What the task requires
Nothing but the lines from the one containing "Radiations: 1 -> 0" through the one containing "Non-entrées avec AP: 1 -> 0", both included, should be given again, each exactly as written below.
*** Opening Given data ***
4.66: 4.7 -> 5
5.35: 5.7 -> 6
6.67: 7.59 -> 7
*** Closing Given data ***
*** Opening Given data ***
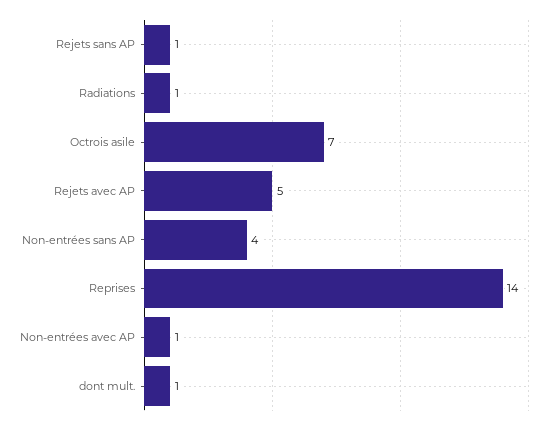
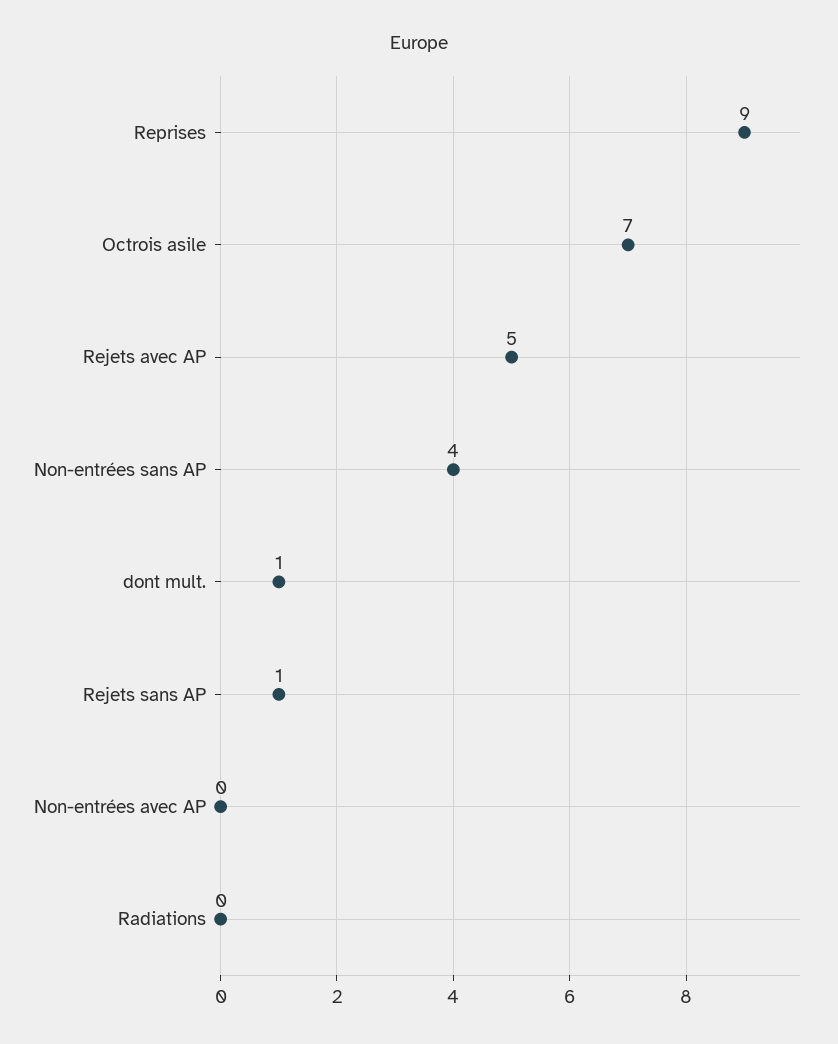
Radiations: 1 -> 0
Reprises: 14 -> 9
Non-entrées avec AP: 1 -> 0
*** Closing Given data ***
Response
Radiations: 1 -> 0
Reprises: 14 -> 9
Non-entrées avec AP: 1 -> 0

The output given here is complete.